On Monday, February 2, Charles Lovell, the APHIS district supervisor, stated that the attack was not carried out by a cougar, but by a canine. Oval, rather than round tracks indicated to them that the animal was not a cougar. Lovell commented, “Coyotes could have done this but so could a pack of dogs running around, or it could have died from self-inflicted wounds caused from running into a gate or fence.” He suggested that the attack could have been inflicted by a wolf, but that there had been no confirmed sightings of a wolf in the area that year.

Typically, however, a herd of horses would tend to attack and even kill coyotes foolish enough to enter their pasture. Horses are strong animals that can flail with their forefeet. Blows from their hard hooves, especially delivered by kicks from their hind legs are quite devastating. Many local farmers in the past, have been killed by their own horses. Lovell’s comment also failed to mention that only one lone set of predator tracks had been found at the farm. He mentioned that someone had wrecked the tracks with snowshoes.
 

Deadly Wolf and Cougar Attacks

A year earlier, in 2008, DNR warden supervisor Chuck Horn had stated that virtually all 11 counties that comprised the DNR’s South Central Region, had confirmed sightings of wolves. Jefferson, as well as nearby Dane and Dodge counties, were in that region. Wolf depredations were prevalent in northern Wisconsin. In 2007, 36 cattle, 2 sheep, 1 horse, and 12 dogs were killed. Between 1985 and 2007, the state had paid out $653,136.28 in tax dollars to cover depredation losses.

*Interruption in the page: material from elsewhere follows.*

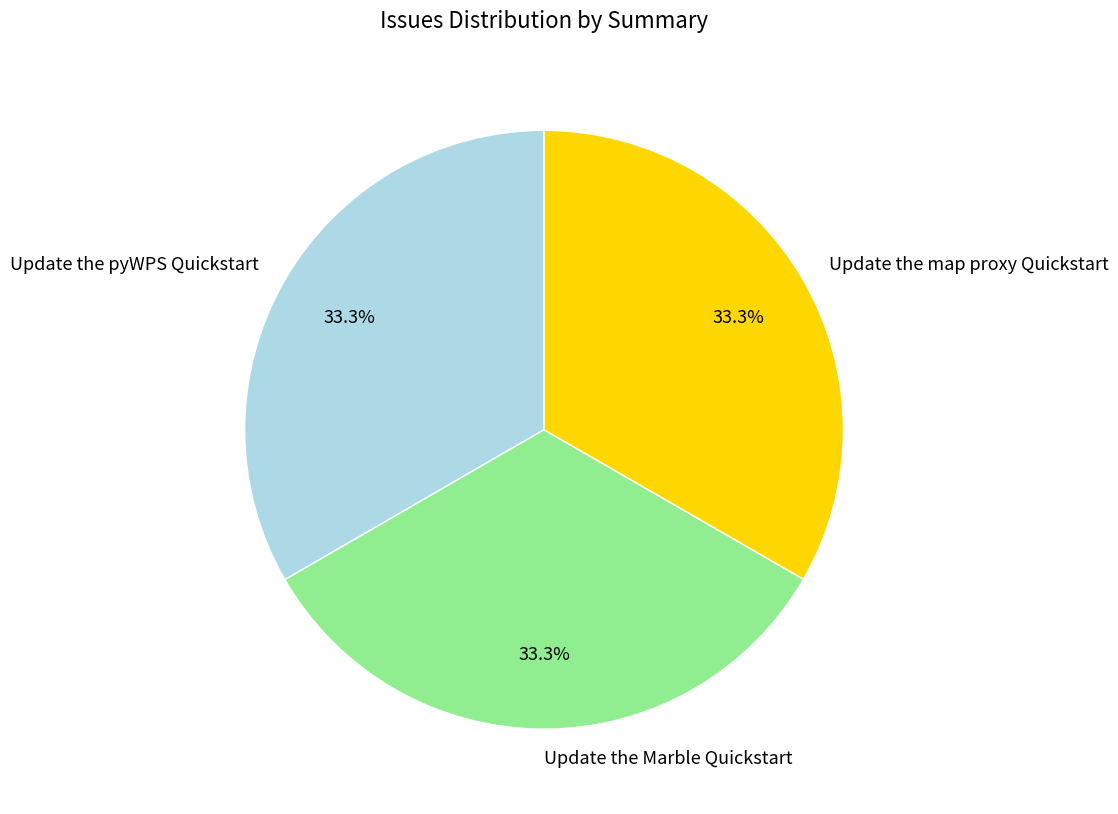

The Update the map proxy Quickstart slice represents 33% of the pie. True or false?

True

Just how dangerous are cougars and wolves? Cougars had killed 18 people in the U.S. between 1890 and 2005. Since 1830, 26 people had been killed by wolves in North America. Kenton Joel Carnegie, 22, had been killed by wolves in Prince Albert, Saskatchewan, Canada on November 8, 2005. The bones of Ben Cochrum were found on April 17, 1922 in Ontario along with the remains of 11 wolves that he had killed in self-defense. Cochrum had shot 7 and clubbed 4 until he was overwhelmed when his rifle stock was broken. James Smith was killed by wolves near Waterloo, Iowa on March 4, 1910. His bones were found with 5 wolves that he had killed before his rifle was emptied. The last wolf shot in Jefferson County, had attacked 30-year-old George Miller in Koshkonong Township. He had chased it for two miles with his dog on the afternoon of February 17, 1917. The wolf turned on him when he shot it twice and Miller struck it with his gun butt, killing the wolf.

Lovell’s word probably reassured many with his warm and fuzzy explanations of the event, but the DNR and APHIS, left the locals hanging. The identity of the predator was never established nor did it reappear. The excitement has now subsided. The Saxbys are divorced, Grannie is dead, and the horses have gone from the farm.